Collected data
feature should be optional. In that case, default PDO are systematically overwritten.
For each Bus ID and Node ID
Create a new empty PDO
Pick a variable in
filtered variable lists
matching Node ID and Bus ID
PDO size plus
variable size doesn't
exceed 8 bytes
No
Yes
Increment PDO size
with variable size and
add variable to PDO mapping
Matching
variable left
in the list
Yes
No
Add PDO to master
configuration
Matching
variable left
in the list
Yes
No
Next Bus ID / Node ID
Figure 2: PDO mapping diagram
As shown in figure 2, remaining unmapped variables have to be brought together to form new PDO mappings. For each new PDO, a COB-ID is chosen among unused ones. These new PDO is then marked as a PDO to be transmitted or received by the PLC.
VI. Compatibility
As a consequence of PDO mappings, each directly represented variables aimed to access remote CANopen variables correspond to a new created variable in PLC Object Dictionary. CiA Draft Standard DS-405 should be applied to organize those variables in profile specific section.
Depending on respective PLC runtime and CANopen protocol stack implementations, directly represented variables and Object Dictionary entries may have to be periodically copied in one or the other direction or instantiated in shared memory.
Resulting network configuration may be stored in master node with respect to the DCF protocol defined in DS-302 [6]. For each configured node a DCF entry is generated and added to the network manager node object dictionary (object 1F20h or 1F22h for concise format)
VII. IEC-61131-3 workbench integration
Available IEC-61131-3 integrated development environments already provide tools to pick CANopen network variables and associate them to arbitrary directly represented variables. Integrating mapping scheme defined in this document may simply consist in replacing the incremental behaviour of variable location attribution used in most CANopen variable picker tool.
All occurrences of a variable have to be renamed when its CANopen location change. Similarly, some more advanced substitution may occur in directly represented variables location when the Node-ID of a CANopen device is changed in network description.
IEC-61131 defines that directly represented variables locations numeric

■ WORK ITEM:
Without any change, reproduce the data in full.

■ FINAL ANSWER:
feature should be optional. In that case, default PDO are systematically overwritten.
For each Bus ID and Node ID
Create a new empty PDO
Pick a variable in
filtered variable lists
matching Node ID and Bus ID
PDO size plus
variable size doesn't
exceed 8 bytes
No
Yes
Increment PDO size
with variable size and
add variable to PDO mapping
Matching
variable left
in the list
Yes
No
Add PDO to master
configuration
Matching
variable left
in the list
Yes
No
Next Bus ID / Node ID
Figure 2: PDO mapping diagram
As shown in figure 2, remaining unmapped variables have to be brought together to form new PDO mappings. For each new PDO, a COB-ID is chosen among unused ones. These new PDO is then marked as a PDO to be transmitted or received by the PLC.
VI. Compatibility
As a consequence of PDO mappings, each directly represented variables aimed to access remote CANopen variables correspond to a new created variable in PLC Object Dictionary. CiA Draft Standard DS-405 should be applied to organize those variables in profile specific section.
Depending on respective PLC runtime and CANopen protocol stack implementations, directly represented variables and Object Dictionary entries may have to be periodically copied in one or the other direction or instantiated in shared memory.
Resulting network configuration may be stored in master node with respect to the DCF protocol defined in DS-302 [6]. For each configured node a DCF entry is generated and added to the network manager node object dictionary (object 1F20h or 1F22h for concise format)
VII. IEC-61131-3 workbench integration
Available IEC-61131-3 integrated development environments already provide tools to pick CANopen network variables and associate them to arbitrary directly represented variables. Integrating mapping scheme defined in this document may simply consist in replacing the incremental behaviour of variable location attribution used in most CANopen variable picker tool.
All occurrences of a variable have to be renamed when its CANopen location change. Similarly, some more advanced substitution may occur in directly represented variables location when the Node-ID of a CANopen device is changed in network description.
IEC-61131 defines that directly represented variables locations numeric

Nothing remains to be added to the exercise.